“Likes your story” is a declaration of love.

Everything I like is either expensive, illegal, or wont text me back.

Breaking: man who liked me first no longer likes me.

Mr. Mixed Signals decided he likes me today.

If you’re the type of person who likes to be left alone, I’m with you. Better yet, I’m not with you.

Welcome to your 50s: You’re not attracted to anyone who likes you.

My kids are smart but sometimes they say dumb stuff like, “Mom, why do you always buy Snickers when you’re the only one who likes them?”

Thinking the bodega owner likes you is exactly the same as thinking the stripper likes you.

My body is a machine that turns traumatic experiences into 10 likes on X.

What can I buy my wife for Valentine’s Day that finally proves to her once and for all that I have absolutely no idea what she likes or who she is?

My boss said he likes how I remain so calm under pressure.
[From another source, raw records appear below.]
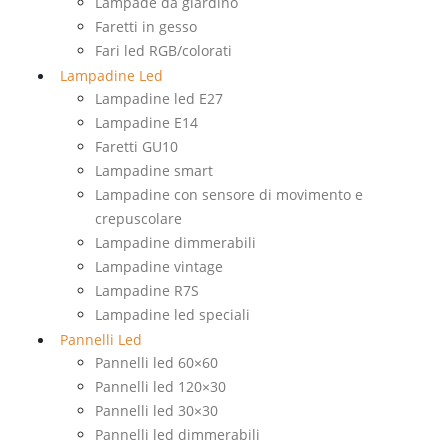
Lampade da giardino
Faretti in gesso
Fari led RGB/colorati
Lampadine Led
Lampadine led E27
Lampadine E14
Faretti GU10
Lampadine smart
Lampadine con sensore di movimento e
crepuscolare
Lampadine dimmerabili
Lampadine vintage
Lampadine R7S
Lampadine led speciali
Pannelli Led
Pannelli led 60×60
Pannelli led 120×30
Pannelli led 30×30
Pannelli led dimmerabili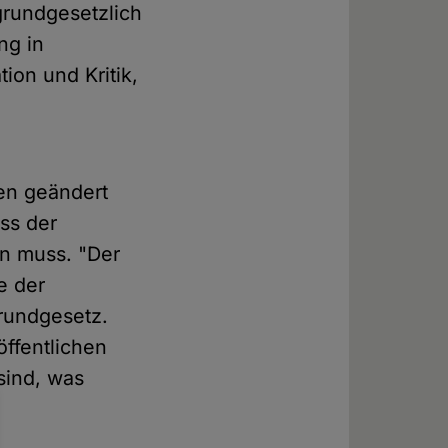
grundgesetzlich
ng in
ion und Kritik,
en geändert
ss der
en muss. "Der
e der
Grundgesetz.
ffentlichen
sind, was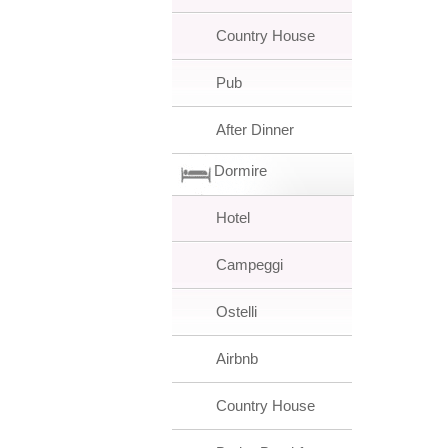
Country House
Pub
After Dinner
Dormire
Hotel
Campeggi
Ostelli
Airbnb
Country House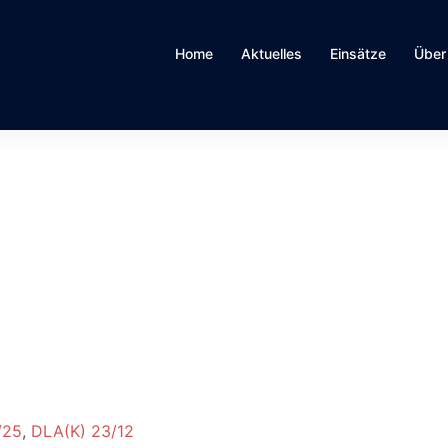
Home
Aktuelles
Einsätze
Über
/25
,
DLA(K) 23/12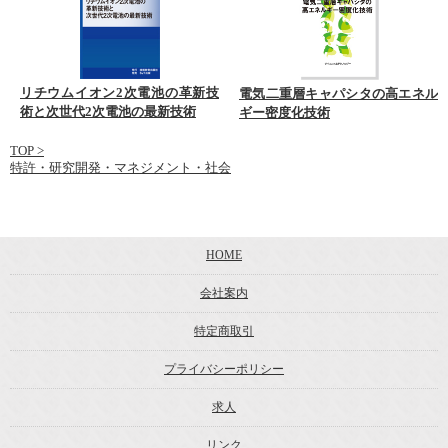
リチウムイオン2次電池の革新技
電気二重層キャパシタの高エネル
術と次世代2次電池の最新技術
ギー密度化技術
TOP
>
特許・研究開発・マネジメント・社会
HOME
会社案内
特定商取引
プライバシーポリシー
求人
リンク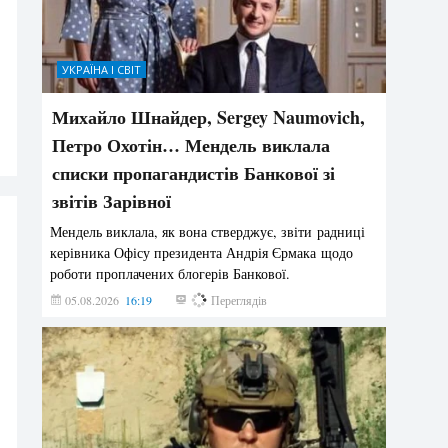
УКРАЇНА І СВІТ
Михайло Шнайдер, Sergey Naumovich,
Петро Охотін… Мендель виклала
списки пропагандистів Банкової зі
звітів Зарівної
Мендель виклала, як вона стверджує, звіти радниці
керівника Офісу президента Андрія Єрмака щодо
роботи проплачених блогерів Банкової.
05.08.2026
16:19
222
Переглядів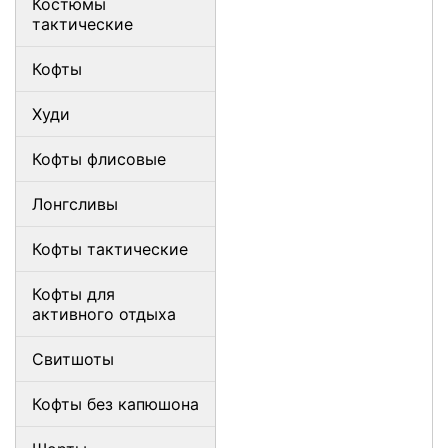
Костюмы
тактические
Кофты
Худи
Кофты флисовые
Лонгсливы
Кофты тактические
Кофты для
активного отдыха
Свитшоты
Кофты без капюшона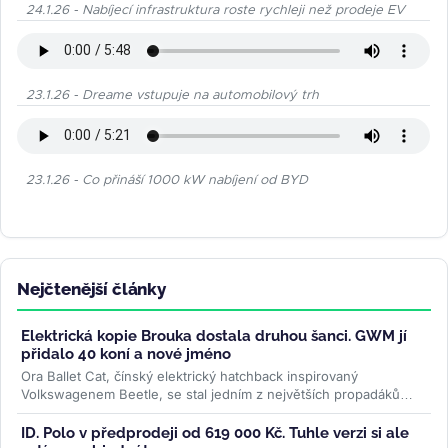
24.1.26 - Nabíjecí infrastruktura roste rychleji než prodeje EV
23.1.26 - Dreame vstupuje na automobilový trh
23.1.26 - Co přináší 1000 kW nabíjení od BYD
Nejčtenější články
Elektrická kopie Brouka dostala druhou šanci. GWM jí
přidalo 40 koní a nové jméno
Ora Ballet Cat, čínský elektrický hatchback inspirovaný
Volkswagenem Beetle, se stal jedním z největších propadáků
značky GWM. Za čtyři...
>>
ID. Polo v předprodeji od 619 000 Kč. Tuhle verzi si ale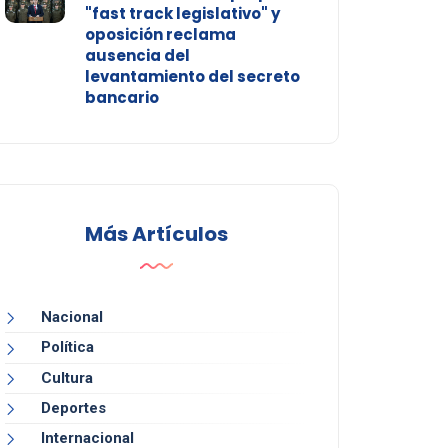
"fast track legislativo" y
oposición reclama
ausencia del
levantamiento del secreto
bancario
Más Artículos
Nacional
Política
Cultura
Deportes
Internacional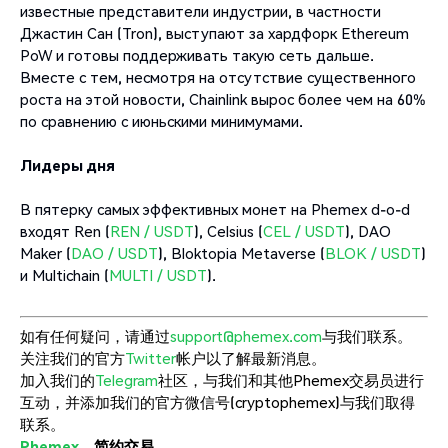
известные представители индустрии, в частности
Джастин Сан (Tron), выступают за хардфорк Ethereum
PoW и готовы поддерживать такую сеть дальше.
Вместе с тем, несмотря на отсутствие существенного
роста на этой новости, Chainlink вырос более чем на 60%
по сравнению с июньскими минимумами.
Лидеры дня
В пятерку самых эффективных монет на Phemex d-o-d
входят Ren (
REN / USDT
), Celsius (
CEL / USDT
), DAO
Maker (
DAO / USDT
), Bloktopia Metaverse (
BLOK / USDT
)
и Multichain (
MULTI / USDT
).
如有任何疑问，请通过
support@phemex.com
与我们联系。
关注我们的官方
Twitter
帐户以了解最新消息。
加入我们的
Telegram
社区，与我们和其他Phemex交易员进行
互动，并添加我们的官方微信号(cryptophemex)与我们取得
联系。
Phemex
，简约交易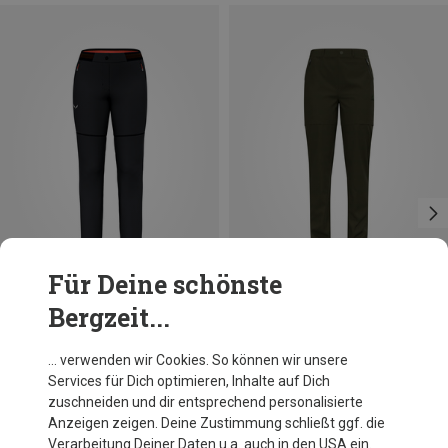
Für Deine schönste
Bergzeit...
Du sparst 45%
Du sparst 37%
… verwenden wir Cookies. So können wir unsere
Services für Dich optimieren, Inhalte auf Dich
zuschneiden und dir entsprechend personalisierte
Anzeigen zeigen. Deine Zustimmung schließt ggf. die
Verarbeitung Deiner Daten u.a. auch in den USA ein.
Can’t tell him it’s because I don’t give a shit.

Nothing brings neighbors together like a few cops cars in front of another neighbor’s house that no one likes.

Not being able to see Likes on posts is a tragedy. Love it when two people are arguing and you can see all their little backup dancers.

God, on inventing the tiger: “Okay, so this is going to be some kind of cat that likes to eat Frosted Flakes.”

I’m not humiliating myself here for 3 likes. 10 maybe but not 3.

Don’t judge me on my likes, I’m confusing the algorithm.

Don’t ever get excited if your kid likes a new food. They won’t like it tomorrow.

Sure, I could keep my thoughts to myself but I can’t see “Likes” in my journal.